作業指示 =>
(1) 次の(a)〜(c)が本文の内容と一致するかを判定してください。それぞれ「はい」か「いいえ」で答え、判断の決め手となる本文の語句を一字一句変えずに引用すること。(a) 刷新後のカタログは、ゴールデンウィーク頃に完成する予定である。(b) 「不便を楽しむ」とは、わざと不便にしようという意味である。(c) これまでのカタログには施工写真が掲載されていた。
(2) 本文によると、カタログ刷新の作業で現在格闘しているソフトウェアは何ですか。

═══ 本文 ═══

エコロキアのカタログを全面刷新します
エコロキアでは現在、無垢フローリングのカタログを全面的に作り直しています。
これまでのカタログは、樹種の特徴やサイズ、価格、施工写真などをまとめたいわゆる商品カタログでした。

次回の刷新では、この情報に加えて「不便を楽しむ木のある暮らし」という思想も伝わる内容にしていく予定です。
もちろんそれはそれで必要な情報ではあります。しかし、エコロキアという会社が本当に伝えたいことは、単なるスペックや商品情報だけではありません。
エコロキアが大切にしているのは、
「不便を楽しむ木のある暮らし」
という考え方です。
天然木は、決して便利な素材ではありません。
傷も付きますし、色も変わります。
湿度によって動くこともあります。
けれども、それこそが天然素材の魅力です。今回のカタログ刷新では、単なる商品紹介ではなく、木と暮らす価値観を伝える一冊として再構築していこうと考えています。現在はIllustratorと格闘する日々ですが、完成はゴールデンウィーク頃を予定しています。
商品カタログから「ブランディングの本」へ
カタログの役割を改めて考える
一般的な建材カタログの多くは、次のような構成になっています。
- 商品一覧
- スペック
- 施工事例
- 価格
- 品番
もちろんそれは大切な情報です。しかし実際の家づくりでは単純にスペックだけで素材を選ぶことはほとんどありません。設計士や施主が知りたいのは、
- この素材はどんな空間に向いているのか
- 時間が経つとどう変化するのか
- どんな暮らし方に合うのか
といった、もっと長い時間軸の情報です。
そこで今回のカタログでは、商品説明だけではなく、木と暮らす時間の価値まで含めて伝える構成にしようと考えています。
なぜエコロキアは「不便」を大切にするのか
エコロキアではよく「不便を楽しむ」という言葉を使います。これは決して、わざと不便にしようという意味ではありません。現代の住宅は、どんどん便利になっています。
- 傷が付かない床
- 水に強い床
- メンテナンス不要の床
こうした素材は確かに便利です。しかしその一方で、時間の痕跡が残らない素材でもあります。
天然木は違います。
10年、20年と暮らしていくうちに、
- 色が深くなる
- 艶が出てくる
- 傷も思い出になる
そんな変化が生まれます。

═══ 提供データ ═══

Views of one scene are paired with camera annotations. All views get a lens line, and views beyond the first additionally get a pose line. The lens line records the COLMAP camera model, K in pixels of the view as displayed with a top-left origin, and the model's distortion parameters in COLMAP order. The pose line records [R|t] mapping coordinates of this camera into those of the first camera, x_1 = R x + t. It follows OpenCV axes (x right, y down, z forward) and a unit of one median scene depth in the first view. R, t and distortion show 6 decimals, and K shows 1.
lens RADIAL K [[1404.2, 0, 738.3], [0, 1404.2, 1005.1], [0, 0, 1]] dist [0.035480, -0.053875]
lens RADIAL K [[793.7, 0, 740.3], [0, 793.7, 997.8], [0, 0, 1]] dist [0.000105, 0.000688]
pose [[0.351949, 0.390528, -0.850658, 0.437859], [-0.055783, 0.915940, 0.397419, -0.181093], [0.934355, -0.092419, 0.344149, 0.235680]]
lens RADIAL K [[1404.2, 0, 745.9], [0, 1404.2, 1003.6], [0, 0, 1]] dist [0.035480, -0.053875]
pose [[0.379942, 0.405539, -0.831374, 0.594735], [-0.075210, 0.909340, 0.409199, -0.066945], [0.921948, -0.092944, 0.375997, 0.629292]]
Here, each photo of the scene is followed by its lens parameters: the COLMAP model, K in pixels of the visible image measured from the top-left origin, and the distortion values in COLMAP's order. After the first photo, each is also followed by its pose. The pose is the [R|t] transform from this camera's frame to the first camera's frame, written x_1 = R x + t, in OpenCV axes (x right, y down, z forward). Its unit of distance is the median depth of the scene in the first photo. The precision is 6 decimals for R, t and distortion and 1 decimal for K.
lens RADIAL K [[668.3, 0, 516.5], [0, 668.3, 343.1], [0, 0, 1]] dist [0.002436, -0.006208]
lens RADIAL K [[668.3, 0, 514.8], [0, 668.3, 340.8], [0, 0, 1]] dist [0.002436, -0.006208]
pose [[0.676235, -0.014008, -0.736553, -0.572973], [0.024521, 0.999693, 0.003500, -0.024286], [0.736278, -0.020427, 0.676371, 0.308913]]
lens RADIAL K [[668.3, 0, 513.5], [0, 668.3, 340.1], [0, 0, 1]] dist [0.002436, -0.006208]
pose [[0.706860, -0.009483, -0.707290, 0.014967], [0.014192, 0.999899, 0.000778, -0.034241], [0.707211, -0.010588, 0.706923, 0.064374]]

═══

解答一覧 =>
(1)
(a) はい:「完成はゴールデンウィーク頃を予定しています」
(b) いいえ:「これは決して、わざと不便にしようという意味ではありません」
(c) はい:「樹種の特徴やサイズ、価格、施工写真などをまとめたいわゆる商品カタログでした」

(2) Illustratorです。